Biophysics investigates biological phenomena using theoretical and experimental approaches derived from physics, such as statistical mechanics, fluid mechanics, and optics. This course provides an introduction to biophysics for postgraduate students with no biology background. Students will be introduced to basic biology and physics concepts relevant to the course, followed by topics including the functions of biomolecules, dynamics of regulatory networks, physics of cellular behavior, and recent development of frontier biophysics techniques. Through this course, students will become familiar with the scope and basic approaches of biophysics research, learn how to perform computer simulations on biomolecules, and develop interest in exploring new territories of biophysics. Students should have undergraduate level thermodynamics and statistical mechanics before taking this course.
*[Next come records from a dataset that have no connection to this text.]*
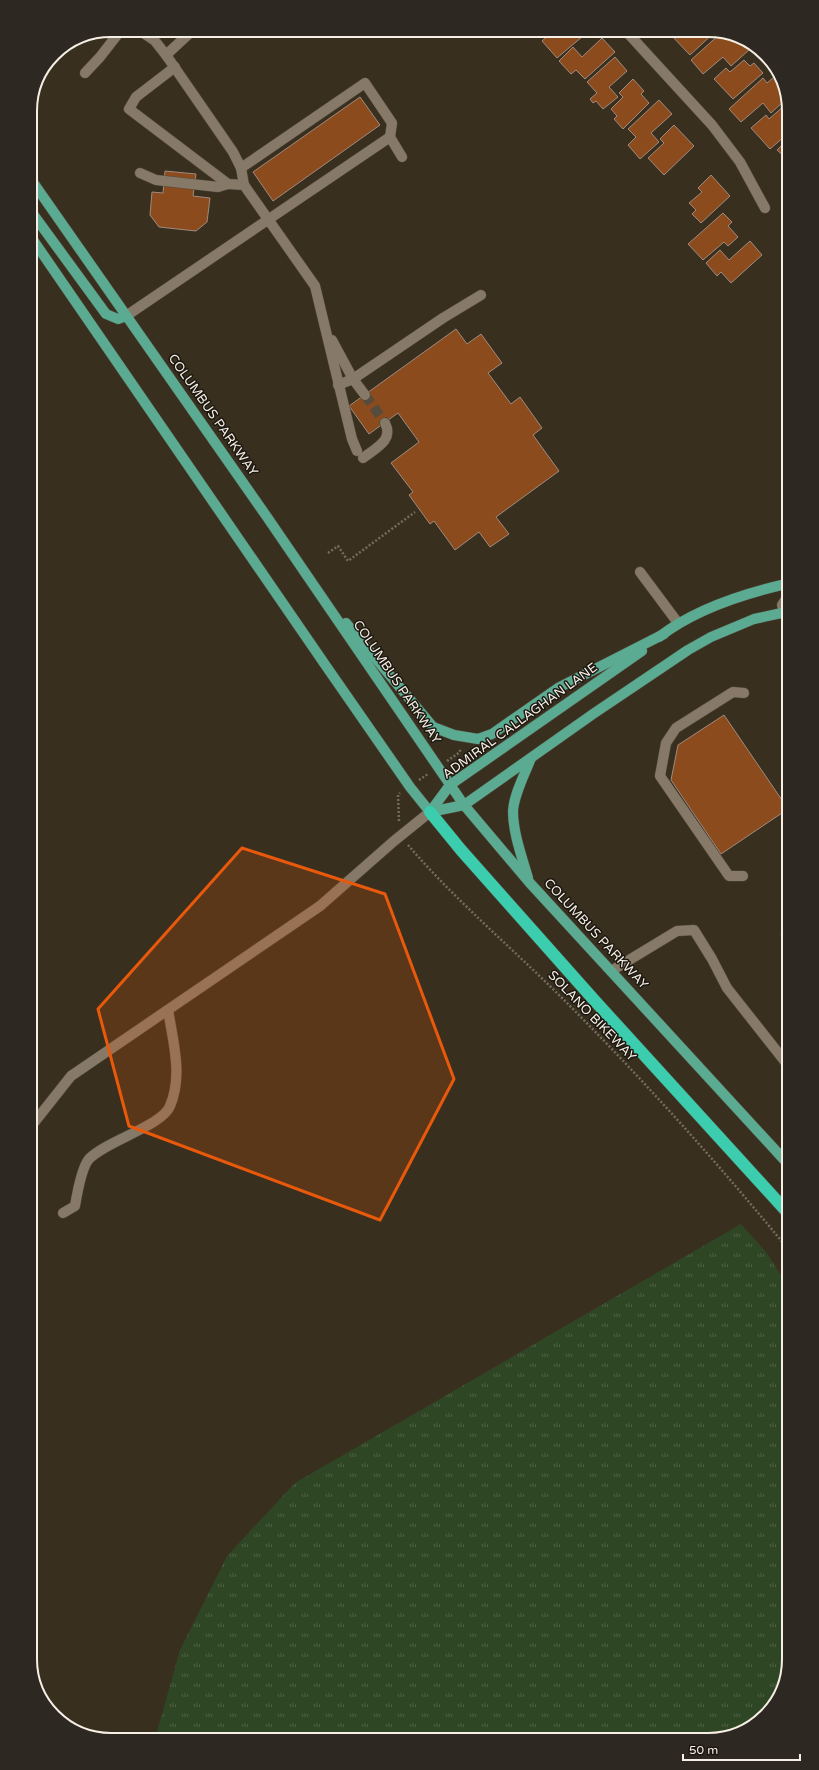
<svg xmlns="http://www.w3.org/2000/svg" width="819" height="1770" font-family="'Varela Round',sans-serif">
  <style>
    .grass { fill: url(#grass-tufts) }
    .building { fill: #8b4b1d; stroke: #9f8b7f }
    .lines { fill: none; stroke-linecap: round; stroke-linejoin: round }
    .minor-tunnel { stroke: #554c3d; stroke-width: 10; stroke-dasharray: 10 5; stroke-linecap: butt }
    .minor-casing { stroke: #534b3d; stroke-width: 11 }
    .major-casing { stroke: #534b3d; stroke-width: 11 }
    .highway-casing { stroke: #534b3d; stroke-width: 13 }
    .path { stroke: #756c5e; stroke-width: 2.5; stroke-dasharray: 2 2; stroke-linecap: butt }
    .minor { stroke: #867968; stroke-width: 10 }
    .major { stroke: #5aab92; stroke-width: 10 }
    .highway { stroke: #3cccae; stroke-width: 12 }
    .marked { fill: #e8590c; fill-opacity: 0.2; stroke: #e8590c; stroke-width: 3; stroke-linejoin: round }
    .labels { text-anchor: middle; dominant-baseline: central; stroke-width: 3; stroke-linejoin: round; paint-order: stroke }
    .street-label { font-size: 13px; fill: #f6efe5; stroke: #1c1811 }
    .rim { fill: none; stroke: #f6efe5; stroke-width: 2 }
  </style>
  <defs>
    <pattern id="grass-tufts" width="24" height="20" patternUnits="userSpaceOnUse"><rect width="24" height="20" fill="#2f4624"/><path d="M3 7l-1-3M5 7V3M7 7l1-3M15 17l-1-3M17 17v-4M19 17l1-3" fill="none" stroke="#4e6144"/></pattern>
  </defs>
  <rect width="100%" height="100%" fill="#392f1f"/>
  <path class="grass" d="M 741,1224 L 766,1252 L 788,1286 L 789,1659 L 775,1704 L 734,1736 L 155,1739 L 180,1650 L 227,1556 L 295,1483 Z"/>
  <g class="building">
    <path d="M 554,30 L 589,30 L 589,31 L 557,58 L 542,41 Z"/>
    <path d="M 676,30 L 713,30 L 716,31 L 690,55 L 671,35 Z"/>
    <path d="M 721,33 L 741,41 L 749,50 L 731,66 L 723,57 L 703,74 L 691,60 Z"/>
    <path d="M 602,38 L 615,52 L 585,79 L 576,70 L 571,74 L 559,61 L 573,47 L 582,57 Z"/>
    <path d="M 615,57 L 627,71 L 609,87 L 618,97 L 603,109 L 596,101 L 593,103 L 590,99 L 597,93 L 587,82 Z"/>
    <path d="M 744,60 L 750,66 L 754,63 L 763,73 L 733,99 L 714,79 L 726,68 L 730,72 Z"/>
    <path d="M 774,77 L 783,88 L 779,91 L 785,98 L 785,100 L 771,113 L 763,103 L 741,122 L 729,109 L 763,78 L 767,83 Z"/>
    <path d="M 633,79 L 644,91 L 641,94 L 649,103 L 623,129 L 614,119 L 617,116 L 611,109 L 623,97 L 619,93 Z"/>
    <path d="M 360,97 L 380,125 L 273,201 L 253,172 Z"/>
    <path d="M 659,100 L 672,114 L 651,133 L 659,142 L 640,159 L 628,145 L 636,137 L 628,129 Z"/>
    <path d="M 785,105 L 785,136 L 770,149 L 751,128 L 766,115 L 769,119 Z"/>
    <path d="M 674,125 L 694,146 L 664,175 L 648,158 L 664,143 L 660,139 Z"/>
    <path d="M 785,142 L 785,157 L 777,150 Z"/>
    <path d="M 165,171 L 196,174 L 193,196 L 210,198 L 207,222 L 196,231 L 159,227 L 150,215 L 152,192 L 163,193 Z"/>
    <path d="M 711,175 L 730,196 L 701,223 L 692,214 L 696,210 L 689,203 L 702,192 L 698,188 Z"/>
    <path d="M 723,213 L 732,222 L 728,226 L 738,237 L 728,246 L 724,242 L 703,260 L 688,244 Z"/>
    <path d="M 750,241 L 762,255 L 731,283 L 721,272 L 717,276 L 706,263 L 720,250 L 729,260 Z"/>
    <path d="M 456,329 L 467,344 L 481,334 L 502,363 L 488,373 L 511,404 L 520,397 L 542,428 L 533,435 L 559,471 L 496,517 L 509,534 L 490,547 L 479,532 L 455,550 L 434,521 L 430,524 L 409,495 L 413,492 L 391,463 L 419,442 L 398,413 L 369,434 L 349,406 Z"/>
    <path d="M 724,715 L 784,803 L 782,813 L 721,854 L 671,780 L 678,745 Z"/>
    <path d="M 787,931 L 787,944 L 781,935 Z"/>
  </g>
  <g class="lines">
    <path class="minor-tunnel" d="M 365,395 L 385,423"/>
    <g class="minor-casing">
      <g id="minor">
        <path d="M 139,30 L 155,41 L 166,55 L 233,152 L 241,168 L 244,185"/>
        <path d="M 625,30 L 712,125 L 740,162 L 765,208"/>
        <path d="M 166,55 L 193,30"/>
        <path d="M 175,67 L 136,97 L 129,109 L 228,184 L 244,185 L 315,286 L 352,439 L 357,451"/>
        <path d="M 85,73 L 100,57 L 121,30"/>
        <path d="M 241,168 L 365,83 L 392,123 L 390,137 L 402,157"/>
        <path d="M 140,173 L 156,180 L 218,187 L 228,184"/>
        <path d="M 126,316 L 390,137"/>
        <path d="M 332,340 L 353,379 L 365,395"/>
        <path d="M 338,385 L 353,379 L 443,318 L 481,295"/>
        <path d="M 363,458 C 376,448 394,440 385,423"/>
        <path d="M 640,572 L 678,623"/>
        <path d="M 786,599 L 782,605 L 786,618"/>
        <path d="M 743,876 L 729,876 L 660,776 L 666,743 L 676,728 L 733,692 L 744,693"/>
        <path d="M 611,971 L 677,931 L 694,930 L 712,959 L 727,988 L 787,1064"/>
        <path d="M 33,1124 L 71,1076 L 320,906 L 394,841 L 430,812"/>
        <path d="M 63,1213 L 75,1206 C 77,1194 82,1167 89,1159 C 106,1141 162,1126 170,1106 C 183,1076 173,1041 168,1010"/>
      </g>
    </g>
    <g class="major-casing">
      <g id="major">
        <path d="M 30,178 L 267,517 L 464,805 L 529,882 L 788,1164"/>
        <path d="M 30,210 L 106,314 L 118,319 L 126,316"/>
        <path d="M 31,237 L 326,666 L 410,787 L 430,812"/>
        <path d="M 346,623 L 433,727 L 454,735 L 478,739 L 492,734 L 558,688 L 664,634"/>
        <path d="M 659,637 C 695,609 742,594 786,584"/>
        <path d="M 430,812 L 450,785 L 642,651"/>
        <path d="M 430,812 L 464,805 L 593,714 L 688,650 L 711,637 L 754,619 L 786,612"/>
        <path d="M 528,878 C 522,857 513,833 513,811 C 514,794 525,774 531,758"/>
      </g>
    </g>
    <g class="highway-casing">
      <path id="highway" d="M 430,812 L 461,850 L 595,1001 L 788,1213"/>
    </g>
    <g class="path">
      <path d="M 328,553 L 338,546 L 348,561 L 415,512"/>
      <path d="M 447,761 L 460,752 L 460,748"/>
      <path d="M 419,780 L 428,774"/>
      <path d="M 399,821 L 398,795 L 400,793"/>
      <path d="M 408,845 C 455,900 511,947 562,998 C 641,1077 717,1162 788,1249"/>
    </g>
    <use href="#minor" class="minor"/>
    <use href="#major" class="major"/>
    <use href="#highway" class="highway"/>
  </g>
  <path class="marked" d="M 242,848 L 385,894 L 454,1079 L 380,1220 L 129,1126 L 98,1009 Z"/>
  <g class="labels">
    <g class="street-label">
      <text transform="translate(213 415) rotate(55)">COLUMBUS PARKWAY</text>
      <text transform="translate(397 682) rotate(56)">COLUMBUS PARKWAY</text>
      <text transform="translate(520 721) rotate(-36)">ADMIRAL CALLAGHAN LANE</text>
      <text transform="translate(596 934) rotate(47)">COLUMBUS PARKWAY</text>
      <text transform="translate(592 1016) rotate(46)">SOLANO BIKEWAY</text>
    </g>
  </g>
  <path d="M0 0H819V1770H0ZM111 37H708A74 74 0 0 1 782 111V1659A74 74 0 0 1 708 1733H111A74 74 0 0 1 37 1659V111A74 74 0 0 1 111 37Z" fill="#2d2922" fill-rule="evenodd"/>
  <path class="rim" d="M111 37H708A74 74 0 0 1 782 111V1659A74 74 0 0 1 708 1733H111A74 74 0 0 1 37 1659V111A74 74 0 0 1 111 37Z"/>
  <path d="M683 1754v6h117v-6" fill="none" stroke="#f6efe5" stroke-width="2"/>
  <text x="689" y="1754" font-size="12" fill="#f6efe5" stroke="#1c1811" stroke-width="3" paint-order="stroke">50 m</text>
</svg>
This course provides an introduction to the physical properties of thin films as well as the preparation methods. Topics covered include: vacuum science and technology, thin film deposition techniques, growth processes and modes, characterization, epitaxy, lattice engineering, optical and electrical properties of thin films. State-of-the-art scientific research on thin film preparation and properties will also be selectively introduced.

This course discusses the physics of semiconductors and the principles behind selected applications. The physics of the electronic band structures, electrons and holes dynamics, effects of impurities, semiconductor statistics, and lattice vibrations will be discussed, using the technologically important semiconductors such as Si, Ge, and GaAs as examples. Transport properties and optical properties of semiconductors will then be treated. The principles of some common devices based on semiconductors will be introduced. The physics of selected semiconductor heterostructures will also be discussed. Using semiconductors as the context, the students will learn and appreciate how quantum physics, statistical physics, and elementary solid state physics can be applied to understand much of semiconducting materials, which have transformed and will continue to transform technologies and the world.
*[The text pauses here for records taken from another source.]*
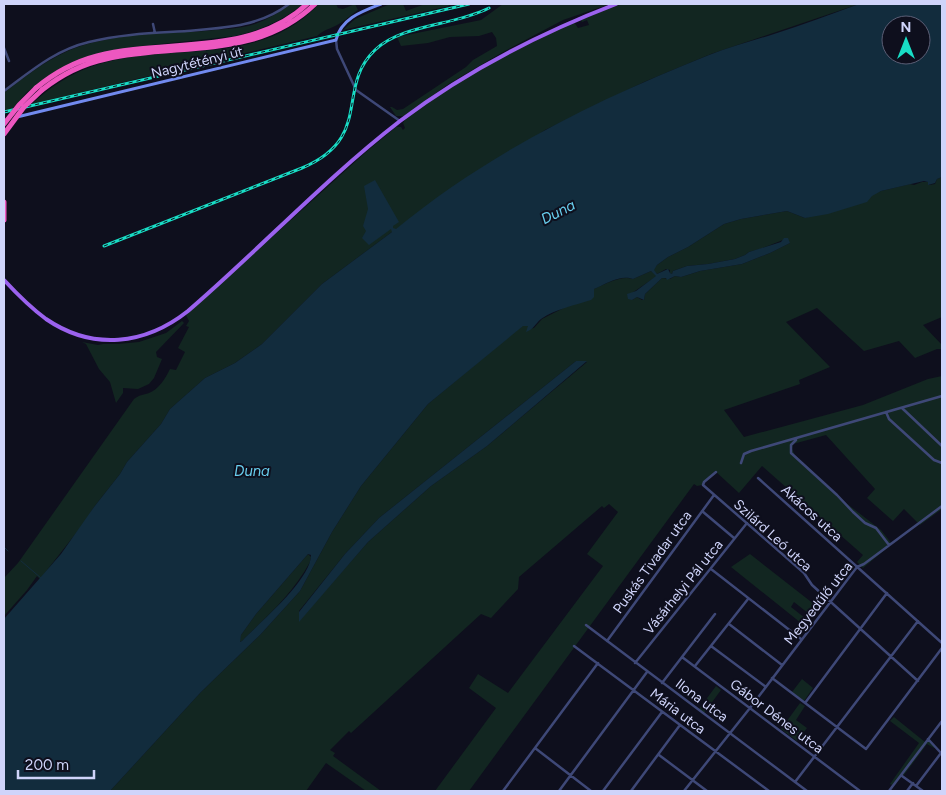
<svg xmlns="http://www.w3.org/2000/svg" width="946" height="795" viewBox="0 0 946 795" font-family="Figtree,sans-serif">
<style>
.green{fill:#122621;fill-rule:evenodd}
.water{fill:#122c3d;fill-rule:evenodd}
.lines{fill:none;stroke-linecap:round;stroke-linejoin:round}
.stream{stroke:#122c3d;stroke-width:1}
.minor{stroke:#3e4877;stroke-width:2.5}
.secondary{stroke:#718aef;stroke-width:3}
.primary{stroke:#9b62ee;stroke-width:4}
.motorway{stroke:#ed57c0;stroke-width:5}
.rail-casing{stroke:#18ddc5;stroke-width:3}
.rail{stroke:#0e0f1d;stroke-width:1;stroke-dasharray:4;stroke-linecap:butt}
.motorway-bridge{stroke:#ed57c0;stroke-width:5}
.labels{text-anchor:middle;stroke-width:4;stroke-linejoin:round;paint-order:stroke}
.street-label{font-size:14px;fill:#cfd4fa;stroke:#0e0f1d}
.water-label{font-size:15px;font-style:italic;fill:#68ceee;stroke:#0e0f1d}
</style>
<rect width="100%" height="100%" fill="#0e0f1d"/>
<path class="green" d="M291,4H303C282,21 261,30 235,36L132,47L96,54L58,70L27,92L12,109L4,110V93C33,70 62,48 100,41C134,33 171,33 206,31C222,29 239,29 255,24C268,19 280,12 291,4Z
M319,4H336L338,8L343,9L355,4L358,10C352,14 348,18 342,22C334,28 324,29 317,36L32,104C50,87 70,74 93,66C169,40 257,70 319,4Z
M390,4H403L406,11L425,4H448L449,6L343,30L355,19Z
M503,4H610L563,20L503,52L450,83L404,116H396L390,107H392L397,110L403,109L466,67L473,60L497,46L496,38L492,32L479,36L450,37L428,43L401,46L397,37L481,20Z
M621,4H859L711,54L644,82L545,130L392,232L322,284L262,344L235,363L205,378L170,409L161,424L127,462L120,474L94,507L84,523L40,579L37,576L27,590L4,616V578L18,563L134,399C139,395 143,395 149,393C159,389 165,379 170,369L176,370L185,352L178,348L189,327L186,326L189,321L186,315L366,152L396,127H401L403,130L405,128L403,123L405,120L449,88L494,61L574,22L578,28L589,25L587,20L582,22L581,20Z
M942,177V317L923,325L942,345V349H937L915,358L899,341L864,351L817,308L786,322L830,367L799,380L800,384L724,410L744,437L863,405L928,379L942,376V509L920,525L904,509L893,521L867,498L875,489L826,435L793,444L792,449L795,455L846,503L881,530L892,544L863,568L857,562L863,555L762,466L739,493L715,471L702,485L697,486L694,484L469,791H435L496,708L469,688L478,674L508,693L603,566L587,554L618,512L609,504L604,508L602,506L519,577L518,589L491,618L481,614L351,733L349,731L330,750L335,753L333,756L381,791H366L326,763L306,791H110L201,692L260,635L300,591L332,532L361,486L428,404L523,325H528V329L534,328L542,319L593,293L594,289C605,284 621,275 633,279L651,271L657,276L632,293V300L637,297L642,300H644L645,294L662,278L670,279L675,276L681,277L700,271L742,264L770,253L790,243L783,240L760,249L749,252L745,255L735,259L708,264L687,266L673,271L672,274L670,273V270L666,269L657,274L653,270L657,265L668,257L688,247L724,224L741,219L787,211L805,218L881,191L910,184L914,185L922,182H928L929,185L935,184L937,179ZM576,361L587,362L487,446L431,486L368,542L299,621V611L345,554L379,518Z
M182,321L184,323L156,352L157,357L162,359L154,378L149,384L138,389L123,388V393L116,403L110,382L99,369L86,344L82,342L98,345L103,344H118L139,342L166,333Z
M308,554L311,557L310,562C292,595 268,615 242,641L239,642L241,635L256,614Z
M750,554L819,608L813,617L794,602L791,607L810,622L806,627L731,567Z
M802,679L813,688L804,701L792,692Z
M716,686L721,690L704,713L699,709Z
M800,703L805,706L796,720L807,728L797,741L781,729Z
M894,717L925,742L929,741L935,747L934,748L927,744L904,775L892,785L890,784L919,743L890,721Z"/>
<path class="water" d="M859,4H942V177L937,179L935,183L928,185V182L924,181L881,191L872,196L867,202L828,214L805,218L787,211L741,219L724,224L688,247L668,257L657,265L654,270L657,274L668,269L670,273L672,274L673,271L687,266L708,264L735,259L745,255L749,252L781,242L784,238H788L790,243L770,253L742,264L700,271L681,277L675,276L667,280L666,278H662L645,294L644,300L637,297L632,300L628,299L627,294L636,291L656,276L651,271L633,279C621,274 605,284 594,289V297L591,300C576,305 555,309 541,319C535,324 534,329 526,332L528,326H523L428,404L361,486L332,532L300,591L260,635L201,692L110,791H4V619L61,554L94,507L120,474L127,462L161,424L170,409L205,378L235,363L262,344L322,284L392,232L391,229L369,245L362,238L366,231L363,226L368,209L364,186L375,180L399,222L393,226V228L396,229C488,153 598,99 709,55C730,47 752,41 774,34C802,25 831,14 859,4ZM891,25H921V55H891ZM308,554L311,555C311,580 259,623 242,641L240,642L241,635L256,614Z
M576,361H587L487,446L431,486L368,542L299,622V612L345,554L379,518Z"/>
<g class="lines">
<path class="stream" d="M4,547L8,551
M21,561L41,578"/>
<path class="minor" d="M153,24L155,33
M336,40L337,49L356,90L400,121
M4,48L9,61
M4,91C31,71 55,50 89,42C120,34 155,33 187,31C223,28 259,27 289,4
M902,408L942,446
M886,412L889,419L934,460L942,463
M796,440L791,445V453L837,495L853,512L865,523L876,528L889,545
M741,463L744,454L751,451L942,396
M716,472L704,482L703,485L804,573L812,585L918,681
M758,478L942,643
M702,511L734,538
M711,569L801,639
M729,624L782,665
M586,625L807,791
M607,641L714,495
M574,646L769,791
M711,646L766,687
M682,657L860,791
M635,663L747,523
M695,666L748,599
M772,678L866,749L942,648
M662,683L715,614
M805,703L887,593
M928,739L941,753
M535,748L591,791
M659,755L707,791
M902,776L923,791
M795,782L918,621
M916,786L941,753
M503,791L598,663
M559,791L647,672
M603,791L662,712
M631,791L680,725
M684,791L750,708L857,567L864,564L942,506
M889,791L942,721
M907,791L913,783"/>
<path class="secondary" d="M17,117L336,40C341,18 363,11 381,4"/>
<path class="primary" d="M4,280C17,294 31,308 46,319C93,351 145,345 188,311C260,249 325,179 400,121C466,71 538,34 616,4"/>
<path class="motorway" d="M36,88C54,73 74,62 97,56C166,38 251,57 307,4
M42,90C61,75 82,64 106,59C179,42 256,61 315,4
M4,202V220"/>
<defs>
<path id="rail" d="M4,112L469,4
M104,246L302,168C374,138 335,88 375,50C402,24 454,26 489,8"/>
</defs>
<use href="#rail" class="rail-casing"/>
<use href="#rail" class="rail"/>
<path class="motorway-bridge" d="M4,124L19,105L36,88
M4,134L24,107L42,90"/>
</g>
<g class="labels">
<g class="street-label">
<text transform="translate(197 62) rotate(-14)" y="5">Nagytétényi út</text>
<text transform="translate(812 513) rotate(42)" y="5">Akácos utca</text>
<text transform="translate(773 535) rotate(42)" y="5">Szilárd Leó utca</text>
<text transform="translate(652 562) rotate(-54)" y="5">Puskás Tivadar utca</text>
<text transform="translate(683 587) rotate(-51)" y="5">Vásárhelyi Pál utca</text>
<text transform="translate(818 603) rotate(-52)" y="5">Megyedűlő utca</text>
<text transform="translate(702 700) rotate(37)" y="5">Ilona utca</text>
<text transform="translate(678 711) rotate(37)" y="5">Mária utca</text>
<text transform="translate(777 716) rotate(37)" y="5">Gábor Dénes utca</text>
</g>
<g class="water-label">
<text transform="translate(558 212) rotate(-27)" y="5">Duna</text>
<text x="252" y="476">Duna</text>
</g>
</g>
<rect width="946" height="795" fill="none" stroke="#cfd4fa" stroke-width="10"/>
<g transform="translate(906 40)"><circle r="24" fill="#0e0f1d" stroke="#5b5e75"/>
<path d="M0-4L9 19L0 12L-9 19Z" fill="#18ddc5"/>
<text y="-8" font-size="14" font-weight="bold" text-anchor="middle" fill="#cfd4fa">N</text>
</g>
<path d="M18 770v8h76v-8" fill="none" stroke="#cfd4fa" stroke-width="2.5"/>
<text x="25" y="770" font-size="15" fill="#cfd4fa" stroke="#0e0f1d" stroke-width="4" paint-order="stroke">200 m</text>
</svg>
To study designated sections of textbook, reviews or literature. To make periodical reports to the supervisor.

A project in physics for M.Sc. students. The project provides a challenge for students to apply their knowledge acquired in lecture courses to carry out independent projects. A project report has to be written under the supervision of the teaching staff.

A dissertation in physics for M.Sc. students only. The dissertation provides an opportunity for students to apply their knowledge acquired in lecture courses to carry out independent research. To prepare for this course, students are expected to have taken a Guided Study course or are taking a Guided Study course concurrently on a related topic by the same teaching staff (the supervisor). A combination of the literature review in the guided study and the application of the knowledge learned in the guided study and other lecture courses to investigate related physical problems should be performed. The student should report his/her progress to the supervisor on a regular basis. The dissertation to be written under the guidance of the supervisor is required. An oral presentation should be conducted to a dissertation committee of the supervisor and another invited teaching staff.